HSBC doubles down on EM IB gamble
Investment banking rivals may scoff, but HSBC’s Asia shift could prove a canny piece of business.
HSBC’s strategy review has given its detractors plenty of ammunition. By announcing a $130 billion risk-weighted-asset reduction plan in the global banking and markets division (GBM), it cemented a view, held by rival bankers, that it lacks the commitment, balance-sheet and product capability to be considered a truly full-service emerging market investment bank to rival Citi.
The move also emboldens critics of complex universal-banking operations, which argue banks such as HSBC consistently over-sell the benefits of scale, given regulatory costs and capital inefficiencies. Since 2011, HSBC has been forced to enact 78 business disposals, including 15 full country exits, with retail operations in Turkey and Brazil the latest announced closures.
Rival bankers downplayed HSBC’s investment-banking clout during the Euromoney awards’ pitches, and argued its plan to sell strategic events-driven advice to its flow clients was now in tatters.
However, to suggest there will be a pronounced reduction in HSBC’s capital allocation to investment banking, akin to its retrenching peers – with a downsized secondary sales and trading platform to support events-driven credit and equities mandates – is to misunderstand its business model.

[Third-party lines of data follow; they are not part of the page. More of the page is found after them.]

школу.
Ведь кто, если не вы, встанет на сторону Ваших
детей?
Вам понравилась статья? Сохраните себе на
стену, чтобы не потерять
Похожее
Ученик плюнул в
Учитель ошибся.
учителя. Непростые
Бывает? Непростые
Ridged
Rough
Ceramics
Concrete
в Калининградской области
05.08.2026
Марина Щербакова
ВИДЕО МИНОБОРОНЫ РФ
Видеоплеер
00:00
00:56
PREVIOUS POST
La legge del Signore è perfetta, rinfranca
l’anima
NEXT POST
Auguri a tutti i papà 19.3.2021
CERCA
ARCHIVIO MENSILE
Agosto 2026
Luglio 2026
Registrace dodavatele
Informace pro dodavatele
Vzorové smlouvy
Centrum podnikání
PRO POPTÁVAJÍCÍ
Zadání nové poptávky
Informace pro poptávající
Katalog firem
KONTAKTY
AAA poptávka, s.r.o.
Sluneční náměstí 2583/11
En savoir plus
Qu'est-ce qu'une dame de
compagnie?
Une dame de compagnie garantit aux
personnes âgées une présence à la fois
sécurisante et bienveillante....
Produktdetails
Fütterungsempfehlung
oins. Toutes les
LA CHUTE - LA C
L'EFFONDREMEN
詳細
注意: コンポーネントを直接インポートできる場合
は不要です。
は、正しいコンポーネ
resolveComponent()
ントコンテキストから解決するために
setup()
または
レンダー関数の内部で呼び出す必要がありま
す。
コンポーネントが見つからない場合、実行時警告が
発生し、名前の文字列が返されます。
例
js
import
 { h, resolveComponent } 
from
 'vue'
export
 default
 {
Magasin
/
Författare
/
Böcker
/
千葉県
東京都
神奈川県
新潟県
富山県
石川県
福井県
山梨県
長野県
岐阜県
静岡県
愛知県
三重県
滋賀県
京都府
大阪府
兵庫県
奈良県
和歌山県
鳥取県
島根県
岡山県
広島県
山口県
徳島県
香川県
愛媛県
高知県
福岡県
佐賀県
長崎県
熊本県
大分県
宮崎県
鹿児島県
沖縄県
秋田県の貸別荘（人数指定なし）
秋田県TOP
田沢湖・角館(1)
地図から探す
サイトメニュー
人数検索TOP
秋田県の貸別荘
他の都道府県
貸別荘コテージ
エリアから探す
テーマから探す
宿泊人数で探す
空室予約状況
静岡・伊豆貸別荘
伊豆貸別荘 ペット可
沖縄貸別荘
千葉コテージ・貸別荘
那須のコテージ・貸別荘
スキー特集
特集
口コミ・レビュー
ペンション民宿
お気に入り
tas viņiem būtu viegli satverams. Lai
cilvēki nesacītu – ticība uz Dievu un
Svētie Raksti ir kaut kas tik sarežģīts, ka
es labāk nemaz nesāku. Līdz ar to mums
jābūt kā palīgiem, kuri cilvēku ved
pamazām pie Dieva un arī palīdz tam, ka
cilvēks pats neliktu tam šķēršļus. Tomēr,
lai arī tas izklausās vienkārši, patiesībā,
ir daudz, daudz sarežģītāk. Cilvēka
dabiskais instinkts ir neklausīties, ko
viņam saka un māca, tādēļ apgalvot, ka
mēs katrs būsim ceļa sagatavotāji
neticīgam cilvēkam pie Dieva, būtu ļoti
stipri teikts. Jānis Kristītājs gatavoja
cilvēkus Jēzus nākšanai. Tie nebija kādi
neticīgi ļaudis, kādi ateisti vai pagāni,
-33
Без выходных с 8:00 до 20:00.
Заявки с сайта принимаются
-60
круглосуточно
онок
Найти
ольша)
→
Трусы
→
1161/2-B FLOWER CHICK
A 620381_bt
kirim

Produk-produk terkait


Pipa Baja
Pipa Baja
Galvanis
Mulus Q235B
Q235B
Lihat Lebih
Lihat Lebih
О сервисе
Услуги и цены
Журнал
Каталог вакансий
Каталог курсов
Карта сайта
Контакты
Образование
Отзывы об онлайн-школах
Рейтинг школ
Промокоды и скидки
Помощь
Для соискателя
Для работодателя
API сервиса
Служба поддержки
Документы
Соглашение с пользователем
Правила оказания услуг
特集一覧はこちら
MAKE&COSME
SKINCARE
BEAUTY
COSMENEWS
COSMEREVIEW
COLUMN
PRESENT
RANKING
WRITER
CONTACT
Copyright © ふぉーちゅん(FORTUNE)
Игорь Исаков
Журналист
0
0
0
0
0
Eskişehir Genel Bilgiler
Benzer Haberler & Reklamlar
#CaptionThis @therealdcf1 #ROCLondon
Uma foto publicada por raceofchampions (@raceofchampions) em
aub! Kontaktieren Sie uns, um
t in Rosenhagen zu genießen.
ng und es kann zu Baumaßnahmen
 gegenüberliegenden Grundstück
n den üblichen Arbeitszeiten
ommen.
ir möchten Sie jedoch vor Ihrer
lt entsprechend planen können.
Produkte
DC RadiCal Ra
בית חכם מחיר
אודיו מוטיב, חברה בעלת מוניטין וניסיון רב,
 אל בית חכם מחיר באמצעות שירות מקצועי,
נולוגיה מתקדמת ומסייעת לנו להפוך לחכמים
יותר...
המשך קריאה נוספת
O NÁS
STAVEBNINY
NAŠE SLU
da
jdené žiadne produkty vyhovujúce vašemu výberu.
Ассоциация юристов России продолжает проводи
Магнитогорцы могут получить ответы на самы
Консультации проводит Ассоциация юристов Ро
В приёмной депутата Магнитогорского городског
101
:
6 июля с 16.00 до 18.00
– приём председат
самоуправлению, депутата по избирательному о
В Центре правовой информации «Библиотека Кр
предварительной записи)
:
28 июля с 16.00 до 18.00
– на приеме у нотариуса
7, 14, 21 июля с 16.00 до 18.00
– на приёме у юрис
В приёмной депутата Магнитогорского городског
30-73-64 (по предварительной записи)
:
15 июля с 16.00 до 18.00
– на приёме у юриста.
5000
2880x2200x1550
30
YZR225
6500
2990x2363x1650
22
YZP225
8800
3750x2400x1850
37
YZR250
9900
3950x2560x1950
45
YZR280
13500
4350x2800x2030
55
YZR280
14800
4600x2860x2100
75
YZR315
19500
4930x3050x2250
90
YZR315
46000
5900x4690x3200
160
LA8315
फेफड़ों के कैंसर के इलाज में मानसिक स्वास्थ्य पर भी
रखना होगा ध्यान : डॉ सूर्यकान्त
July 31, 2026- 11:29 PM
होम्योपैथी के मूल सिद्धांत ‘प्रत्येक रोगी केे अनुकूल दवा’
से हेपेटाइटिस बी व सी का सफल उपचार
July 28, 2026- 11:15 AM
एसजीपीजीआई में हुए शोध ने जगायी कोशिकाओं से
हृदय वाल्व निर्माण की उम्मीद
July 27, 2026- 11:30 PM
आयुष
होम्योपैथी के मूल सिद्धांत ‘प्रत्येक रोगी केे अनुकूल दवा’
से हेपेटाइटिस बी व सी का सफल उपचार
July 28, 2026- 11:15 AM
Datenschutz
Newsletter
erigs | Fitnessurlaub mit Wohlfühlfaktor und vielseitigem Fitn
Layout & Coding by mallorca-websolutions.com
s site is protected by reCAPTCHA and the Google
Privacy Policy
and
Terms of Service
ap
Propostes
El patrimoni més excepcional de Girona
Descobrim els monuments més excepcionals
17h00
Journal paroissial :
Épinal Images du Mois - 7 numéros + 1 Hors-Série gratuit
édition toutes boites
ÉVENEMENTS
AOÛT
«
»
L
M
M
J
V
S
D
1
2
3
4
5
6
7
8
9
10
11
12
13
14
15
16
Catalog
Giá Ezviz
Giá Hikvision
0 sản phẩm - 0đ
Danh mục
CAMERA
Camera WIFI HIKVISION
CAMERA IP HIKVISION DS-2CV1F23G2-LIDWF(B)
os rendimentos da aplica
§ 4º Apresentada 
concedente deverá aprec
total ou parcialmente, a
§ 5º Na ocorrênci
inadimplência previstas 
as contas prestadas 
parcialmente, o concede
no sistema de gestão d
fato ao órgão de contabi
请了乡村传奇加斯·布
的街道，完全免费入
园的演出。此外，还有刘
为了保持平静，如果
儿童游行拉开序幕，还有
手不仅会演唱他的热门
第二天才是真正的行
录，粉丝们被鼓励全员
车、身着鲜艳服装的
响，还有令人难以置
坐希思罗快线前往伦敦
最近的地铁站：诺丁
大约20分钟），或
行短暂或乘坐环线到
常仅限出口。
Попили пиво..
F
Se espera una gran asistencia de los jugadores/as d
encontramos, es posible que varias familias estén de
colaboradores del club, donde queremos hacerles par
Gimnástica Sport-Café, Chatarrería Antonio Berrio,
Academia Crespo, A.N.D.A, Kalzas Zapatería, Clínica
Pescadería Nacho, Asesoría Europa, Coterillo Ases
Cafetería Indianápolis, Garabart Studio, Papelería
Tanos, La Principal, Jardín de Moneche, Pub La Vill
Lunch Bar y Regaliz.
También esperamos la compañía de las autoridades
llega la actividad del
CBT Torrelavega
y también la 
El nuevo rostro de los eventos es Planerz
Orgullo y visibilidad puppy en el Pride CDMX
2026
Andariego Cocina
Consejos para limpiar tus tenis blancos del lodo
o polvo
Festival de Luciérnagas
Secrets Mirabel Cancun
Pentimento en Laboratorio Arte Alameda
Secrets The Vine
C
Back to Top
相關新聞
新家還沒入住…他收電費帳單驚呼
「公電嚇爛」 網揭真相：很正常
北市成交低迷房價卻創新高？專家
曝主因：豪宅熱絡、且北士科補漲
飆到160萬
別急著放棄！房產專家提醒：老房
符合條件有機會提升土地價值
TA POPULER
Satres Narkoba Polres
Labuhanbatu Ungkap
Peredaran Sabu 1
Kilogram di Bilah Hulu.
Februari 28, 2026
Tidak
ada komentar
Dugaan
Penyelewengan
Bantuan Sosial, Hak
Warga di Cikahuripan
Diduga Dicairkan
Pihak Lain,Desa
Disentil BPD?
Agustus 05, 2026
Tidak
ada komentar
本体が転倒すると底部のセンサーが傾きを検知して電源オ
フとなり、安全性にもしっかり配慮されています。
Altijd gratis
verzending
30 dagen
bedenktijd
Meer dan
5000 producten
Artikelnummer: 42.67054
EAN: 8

HSBC has a wholesale financing-led platform to capture growing cross-border capital and trade flows amid strengthening demand for capital products by unlevered emerging market corporate clients, in particular. Rather than divesting, HSBC is gambling that growing its revenue sources will meet ROE targets, thanks to a targeted adjustment of its balance sheet.
HSBC will offset its GBM RWA retrenchment by reinvesting $180 billion-$230 billion in higher-returning businesses in Asia. It still plans to grow its FX and DCM capabilities globally, especially its emerging Asia credit platform, as well as its M&A and ECM business, with the bank increasing its market share in the latter two business streams every year for the past four.
In announced emerging market M&A between May 1 2014 and April 30 2015, HSBC is in sixth position, for example. HSBC will also seek to carve out its corporate operations in any deal to sell off its Brazil unit, given the health of its GBM revenues in Latin America’s largest economy. HSBC also plans to increase its export- and project-financing capacity in Asia and its complex risk advisory business.
The $40 billion RWA reduction plan in Spencer Lake’s capital-financing group – which comprises its debt, equity and M&A business – over the next three years could be accomplished relatively smoothly without imperilling mandates. Some 60% of this will be achieved from improving data models, and the rest will come via securitization and selling loans, in particular, those backed by project and export risk.
Crucially, most of these loans are at, or above, par and HSBC is already in discussions with real money fixed income buyers on 25 such transactions. Given the growth of local capital markets, this shift to maximize the efficiency of its balance sheet shouldn’t undermine client relationships, given the health of local-bank liquidity, from Mexico to Saudi Arabia, and the expansion of the project-finance bond market.
The execution challenge in reducing its GBM-related RWAs, outside the capital-financing group, is more acute, given the prospect of the long-dated derivatives book and legacy positions being offloaded in a rising rate and illiquid environment. Still, HSBC has a captive network of 8,000 corporate clients that most banks would kill for, given the investment-banking opportunity. What’s more, there is evidence that its bid to become more client-centric, by grabbing strategic GBM mandates from blue-chip commercial clients, is paying off.
HSBC acted in March last year as financial adviser for Beijing Capital Group, a CMB customer, in its successful $800 million bid for Australia’s Transpacific Industries Group, a waste management firm. The fixed-income division of the capital financing group has enjoyed a 4.4% compound annual growth in recent years. Meanwhile, its financing-led work for Li Ka Shing over the years has generated bumper ECM and M&A revenues, accounting for HSBC’s mandate to advise Hong Kong’s Hutchinson on its £10.3 billion acquisition of O2, for example.
HSBC’s China business remains the envy of its peers. Over the past year, it has become the dominant player in the Shanghai-Hong Kong Stock Connect, with a comprehensive front-to-back operation, providing custody to clearing. It already makes $1.7 billion from its RMB internationalization business and that is set to grow to $2.5 billion by 2017. What’s more, HSBC is the only foreign bank with a growth strategy in the Pearl River Delta (PRD), the largest metropolis in the world with a population of over 42 million, and which will soon be linked to Hong Kong. It will increase its project-finance lending capacity – even as the credit cycle on mainland China sours amid slower growth and over-capacity – and build a retail and wealth-management arm in the region to generate $1 billion of pre-tax PRD-related profit in the coming years.
HSBC is probably over-estimating the equity-return opportunity in Asia in the short term, given slowing trade and credit growth, tight wholesale-banking margins, investment-banking over-capacity, and China’s disorderly economic adjustment. It could continue to ignite shareholder ire and be forced to enact bolder RWA cuts. But, for all that, it may turn out to be cannily positioned for the long term.